1. a kind of method of manufacture film, the method includes following step：

(1) ultrafiltration membrane is provided, and

2. the method according to claim 1, wherein the ultrafiltration membrane includes at least one halomethyl fluidized polymer.

3. the method according to claim 1, wherein the asymmetry porous ion exchange membrane includes：

There is no the fine and close top surface of observable eyelet,

Thin nanoporous active layer,

Macropore supporting layer has asymmetric porous channel in cross section, and

Macropore bottom surface.

4. the method according to claim 1, wherein step (1) include the following steps：

(1) (ii) is cast the thickness of the solution to 10 microns to 500 microns,

And

(1) (iii) makes the casting solutions by coagulation bath to form ultrafiltration membrane.

5. the method according to claim 1, wherein step (2) include that the ultrafiltration membrane of step (1) is exposed to bifunctional reagent, excellent Select the sub-step of imidazoles or the amine containing at least two amidos.

6. the method according to claim 1, wherein step (2) include following sub-steps：

(i) to provide crosslinked ultrafiltration membrane, then the ultrafiltration membrane is exposed to the first functional reagent

(ii) the crosslinked ultrafiltration membrane is exposed to the second functional reagent to introduce positively charged group, generates anion exchange Film.
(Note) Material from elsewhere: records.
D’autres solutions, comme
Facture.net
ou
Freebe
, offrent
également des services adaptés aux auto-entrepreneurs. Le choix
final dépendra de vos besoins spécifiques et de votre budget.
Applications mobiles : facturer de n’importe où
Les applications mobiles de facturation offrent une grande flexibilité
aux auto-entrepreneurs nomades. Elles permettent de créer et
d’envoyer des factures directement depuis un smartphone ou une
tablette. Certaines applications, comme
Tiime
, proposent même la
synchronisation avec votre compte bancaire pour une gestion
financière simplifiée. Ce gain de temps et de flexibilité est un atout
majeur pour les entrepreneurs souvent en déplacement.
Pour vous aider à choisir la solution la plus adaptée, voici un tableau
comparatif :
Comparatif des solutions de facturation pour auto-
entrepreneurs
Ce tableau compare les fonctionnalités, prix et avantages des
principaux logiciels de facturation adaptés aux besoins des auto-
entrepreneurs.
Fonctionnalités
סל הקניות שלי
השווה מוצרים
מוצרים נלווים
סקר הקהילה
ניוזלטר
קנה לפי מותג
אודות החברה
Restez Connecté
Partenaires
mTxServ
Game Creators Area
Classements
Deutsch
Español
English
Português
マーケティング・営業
7. method according to claim 6 can change wherein second functional reagent is selected from after being reacted with halogenated methyl For the molecule of positively charged compound, imidazoles, three (3,5- 3,5-dimethylphenyl) phosphines, three (2,4, the 6- front threes of preferably N- substitutions Phenyl) phosphine, three (2,4,6- trimethylphenyls) phosphines, three (3,5- 3,5-dimethylphenyls) phosphines or the amine molecule with tertiary amine group Such as or mixtures thereof Trimethylamine, tripropylamine and three hexyl amines.
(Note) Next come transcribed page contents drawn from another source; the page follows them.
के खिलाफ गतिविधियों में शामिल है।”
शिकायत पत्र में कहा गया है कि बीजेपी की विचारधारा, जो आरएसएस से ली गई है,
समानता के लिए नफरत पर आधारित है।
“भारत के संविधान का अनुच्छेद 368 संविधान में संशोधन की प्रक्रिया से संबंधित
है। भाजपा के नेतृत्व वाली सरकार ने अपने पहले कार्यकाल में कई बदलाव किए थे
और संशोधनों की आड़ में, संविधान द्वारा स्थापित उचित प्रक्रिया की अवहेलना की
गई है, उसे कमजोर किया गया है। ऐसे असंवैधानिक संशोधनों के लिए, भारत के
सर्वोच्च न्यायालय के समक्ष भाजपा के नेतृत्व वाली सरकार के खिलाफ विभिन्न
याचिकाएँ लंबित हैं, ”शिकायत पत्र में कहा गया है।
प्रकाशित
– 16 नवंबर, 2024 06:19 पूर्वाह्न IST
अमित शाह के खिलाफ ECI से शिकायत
8. the method according to claim 1, wherein step (2) include following sub-steps：

(ii) the crosslinked ultrafiltration membrane is exposed to the second functional reagent to introduce negatively charged group, is handed over generating cation Change film.

9. method according to claim 8, wherein second functional reagent be selected from can be introduced after film reaction it is negatively charged The molecule of lotus group, the preferably concentrated sulfuric acid, chlorosulfonic acid, 4- (1H- indol-3-yls) potassium butyrate, 3-indolyl acetic acid or indoles -3- fourths Acid.

10. a kind of ultrafiltration membrane manufactured according to the method for any one of preceding claims, wherein the film includes：

There is no the fine and close top surface of observable eyelet,

Thin nanoporous active layer,

Macropore supporting layer has asymmetric porous channel in cross section, and

Macropore bottom surface.

11. a kind of diffusion dialysis film of method manufacture according to any of claims 1 to 10.